Ce soutien lui a permis de participer au récent Championnat arabe, suite à l’intervention du président de l’Association nationale des sports de billard et de snooker, Moulay Cherif Zine El Abidine. Il lui revient d’avoir couvert les frais de voyage et de l’aider à obtenir l’autorisation de jouer sous la bannière de la Fédération arabe.

Ce mois-ci, Yasmine Eythrib a réalisé un exploit historique en Égypte. Elle a remporté deux titres arabes dans les compétitions de 9-ball et 10-ball. Lors de ce Championnat arabe de billard, elle a affronté des professionnelles avec des années d’expérience. «J’ai ressenti beaucoup de pression, face à une joueuse de Bahreïn qui a été championne arabe pendant des années consécutives», nous confie-t-elle, ayant participé pour la première fois.

Certaines joueuses la connaissent plutôt en tant que championne africaine de snooker, ce qui a créé la surprise lorsqu’elle a décroché le titre de billard.
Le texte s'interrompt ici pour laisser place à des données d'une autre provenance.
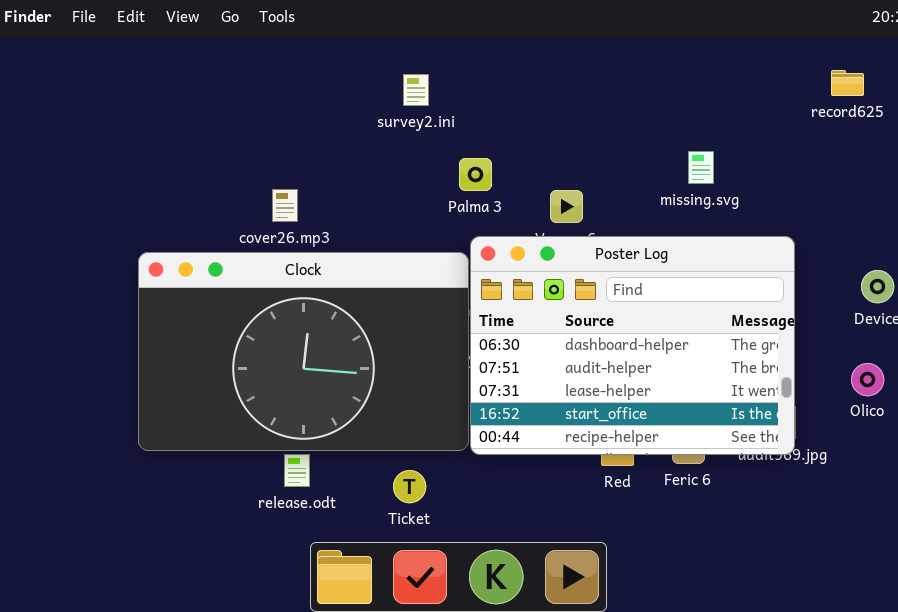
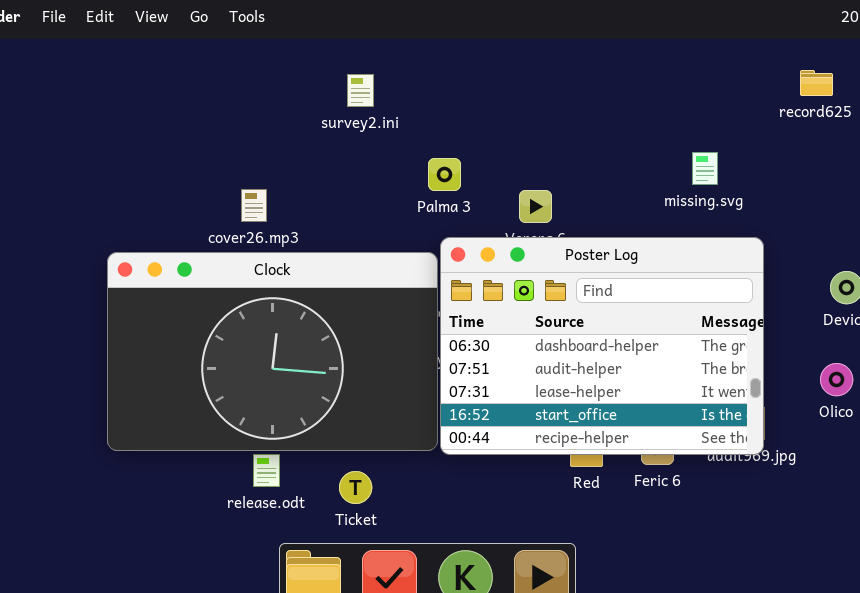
survey2.ini: [403,74,429,106] -> [347,74,374,107], moved
missing.svg: [688,151,714,184] -> [692,152,718,185], moved
Ticket: [393,470,426,503] -> [339,471,372,504], moved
La Marocaine en garde un souvenir «extraordinaire, surtout étant la première Marocaine à réaliser cet exploit et à remporter les deux championnats».

Mais les titres ne font pas oublier une dimension plus complexe : la perception sociétale à l’égard d’un sport considéré comme masculin. Yasmine Eythrib a fait face à de nombreux commentaires, dès son jeune âge, mais son frère a toujours été à ses côtés. La situation a commencé à changer, ces dernières années, avec des réalisations des femmes.

Son plus grand rêve n’est plus seulement un nouveau titre. Yasmine Eythrib aspire à créer une fédération nationale, pour aider les professionnelles à représenter le Maroc.